Do you know that one in four Nigerians suffers from mental illness? As unlikely as it looks given that Nigerians are considered happy people, mental illness is a real challenge many are battling.
Mental illness is a condition that usually involves emotional changes, changes in behaviour and thinking. Some examples of mental illness include schizophrenia, depression, anxiety, bipolar disorder, paranoia and obsessive-compulsive disorder (OCD).
In 2019, Nigeria was also found to have the highest suicide rate in Africa and the sixth-highest suicide rate globally. Despite the alarming statistics, Nigeria’s healthcare system is nowhere near prepared to handle the rapid emergence of mental health struggles.
There are many negative views and perspectives about mental illness and people who suffer from it. This is mainly due to a general lack of knowledge and a low tolerance for the disease in society, which may be one of the major causes of its prevalence in Nigeria.
Many factors have contributed to these popular misconceptions, including illiteracy, poverty and lack of proper mental care.
Some of the myths about Mental Illness include;
MYTH: Mental illness is always hereditary
Some people believe that mental illness can only be gotten from one’s parents and that individuals who suffer from the illness always go on to have children who are also mentally ill.
Some research suggests that mental illness can indeed be passed on in families. Biological and genetic factors can play a large role in developing the condition, but this is not always the case. It is possible for a person who struggles with their mental health to have children or close relatives with no mental illness. Many other factors like environment, extreme stress and even brain injury can contribute to developing the disease in a person.
MYTH: Mental illness can majorly be transmitted by physical contact or bites
Some people believe that proximity to mental illness patients can transmit the symptoms from one person to another, and that in violent cases, bites can transmit the illness.
Proximity to mentally ill patients cannot in any way transmit the symptoms and it cannot be spread through bites either. Mental illness is not communicable.
MYTH: All persons struggling with mental illness are violent
It is widely believed that mental illness always manifests as rash, violent and unpredictable behaviour.
The truth remains that many forms of mental illness have different symptoms. Mental illness can present itself in unlikely ways, but it is not always violent. Many successful, composed individuals struggle with the illness but are still functional members of society.
MYTH: Mental struggles are a sign of weakness.
In Nigeria, people who struggle with mental illness are seen as weak and vulnerable. They are also believed to be lazy underachievers.
The illness is quite common, and anyone, including wealthy and successful people, can suffer from it.
MYTH: Children cannot have mental illness struggles
Some people believe young children cannot struggle with mental health because they lack exposure to real-life experiences.

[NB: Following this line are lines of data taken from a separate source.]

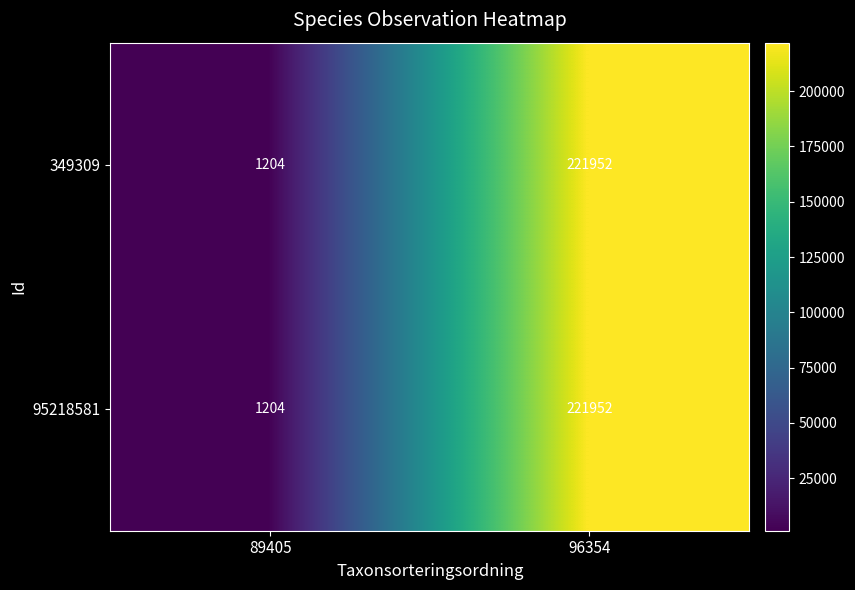

Rank the categories by 95218581 value from lowest to highest.

89405, 96354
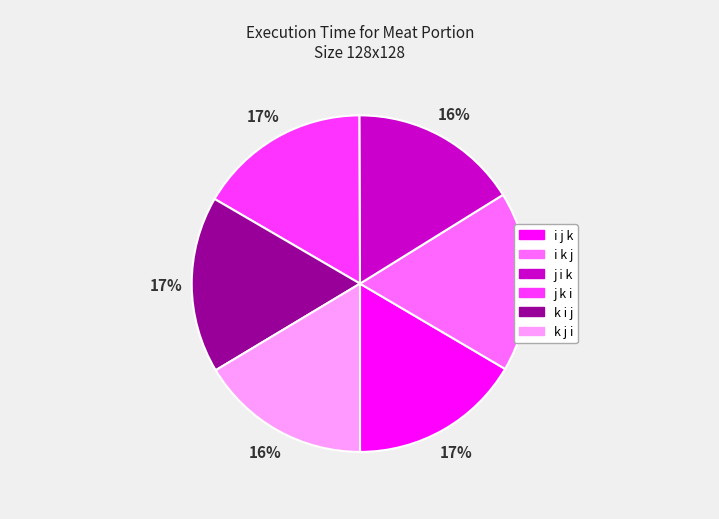

Is it true that i j k is 17% of the pie?

True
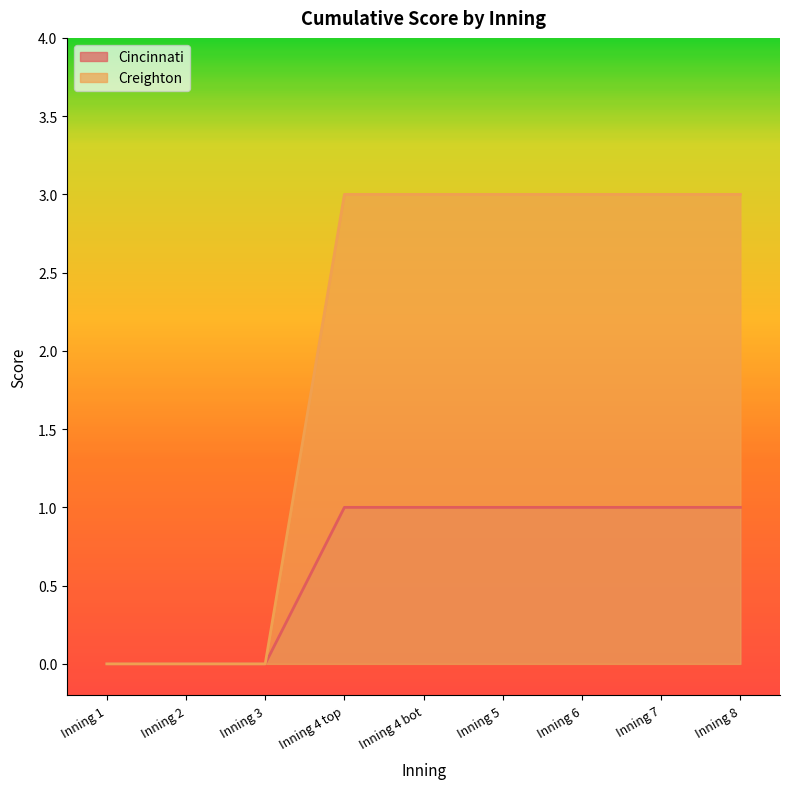

What is the label of the 1st point from the left?

Inning 1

Children can actually have a mental illness, which could result from any of the disease’s wide range of causative factors. Mental illness does not only affect people who are over a certain age or adults. Anyone of any age can get it.
These myths are a large part of why mental illness is seen as a source of shame. In many cases, victims are not eager to seek professional help for fear of being ostracized or ridiculed by members of society. More effort must be put into general sensitization and disseminating correct information about the reality of mental health diseases in Nigeria.
This remains the only way to curb the prevalence of mental illness and encourage treatment in affected persons.